La República Romana (10 page)

Pero los romanos, después de enfrentarse con los elefantes y la falange dos veces, idearon una defensa contra ellos. Atacaron en una región montañosa, sin permitir a Pirro formar su falange en terreno llano. Además, antes de atacar hicieron que los arqueros arrojasen flechas bañadas en cera ardiente a los elefantes. Estos, heridos por el fuego, volvieron grupas y rompieron las propias líneas de Pirro. La falange, que trató de formar filas en el desigual terreno, quedó dispersa e inerme. Las legiones romanas atacaron, y la tercera batalla de Pirro terminó en una completa derrota para él.

Volvió a Tarento, renunció amargamente a todo intento ulterior de luchar con los romanos y se marchó a Epiro para lanzarse luego a otras guerras en Grecia. Murió tres años más tarde en las calles de una ciudad griega por una teja que una mujer arrojó sobre su cabeza. Hasta el fin de sus días siguió ganando batallas y perdiendo guerras.

Tu objetivo: En el texto sobre Pirro y los romanos, ¿qué les lanzaron los arqueros romanos a los elefantes antes del ataque? Las líneas que vienen a continuación son material aparte, independiente del texto.

Extracto de datos:

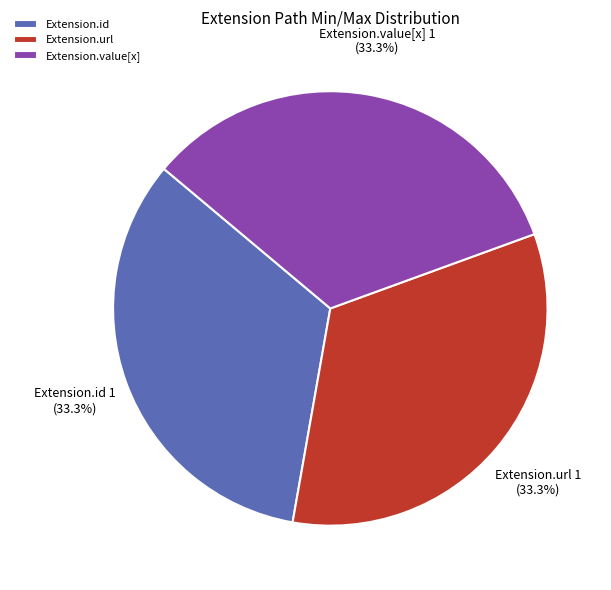

Does any single category account for the majority?

No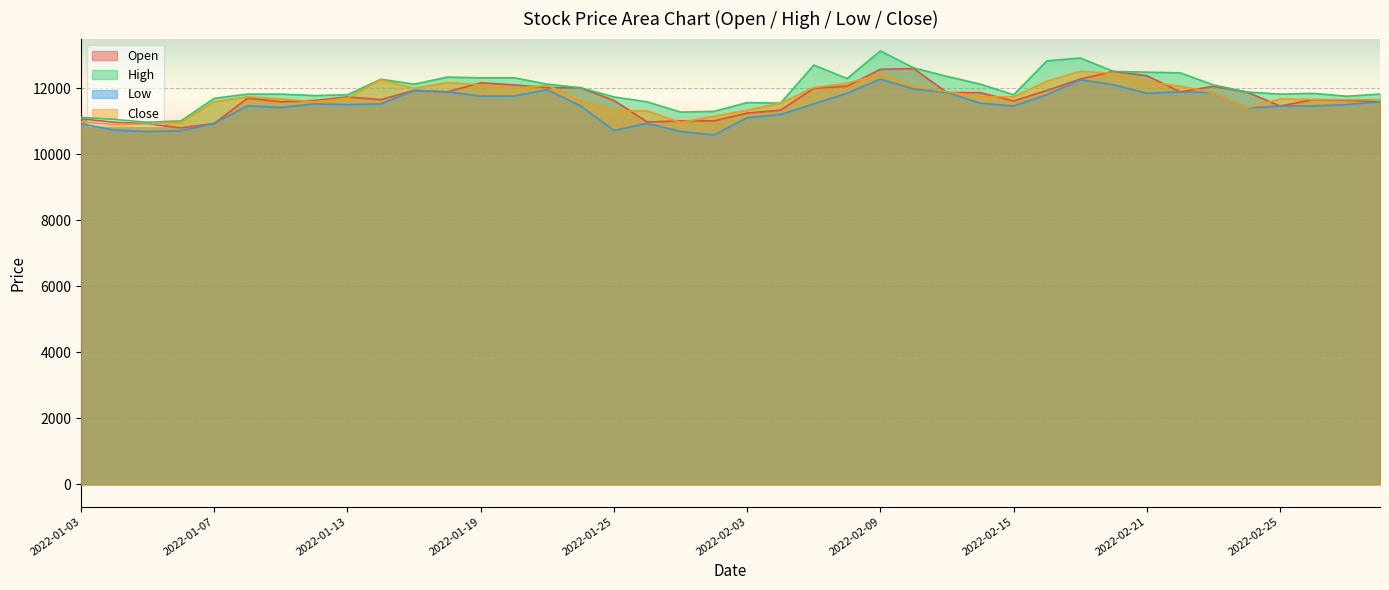

True or false: Open and High intersect in this chart.

False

Solución: Flechas bañadas en cera ardiente.